→ Data under study:
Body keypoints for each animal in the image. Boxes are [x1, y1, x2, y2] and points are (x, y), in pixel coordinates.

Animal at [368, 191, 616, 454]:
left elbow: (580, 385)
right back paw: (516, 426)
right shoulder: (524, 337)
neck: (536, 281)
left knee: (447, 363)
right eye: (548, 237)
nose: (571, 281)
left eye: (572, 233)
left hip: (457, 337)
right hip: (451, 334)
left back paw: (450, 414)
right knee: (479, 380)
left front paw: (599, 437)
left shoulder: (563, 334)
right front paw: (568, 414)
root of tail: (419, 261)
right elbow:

→ What is required:
Each line of the data above must be restated word for word.

→ Response below:
Body keypoints for each animal in the image. Boxes are [x1, y1, x2, y2] and points are (x, y), in pixel coordinates.

Animal at [368, 191, 616, 454]:
left elbow: (580, 385)
right back paw: (516, 426)
right shoulder: (524, 337)
neck: (536, 281)
left knee: (447, 363)
right eye: (548, 237)
nose: (571, 281)
left eye: (572, 233)
left hip: (457, 337)
right hip: (451, 334)
left back paw: (450, 414)
right knee: (479, 380)
left front paw: (599, 437)
left shoulder: (563, 334)
right front paw: (568, 414)
root of tail: (419, 261)
right elbow:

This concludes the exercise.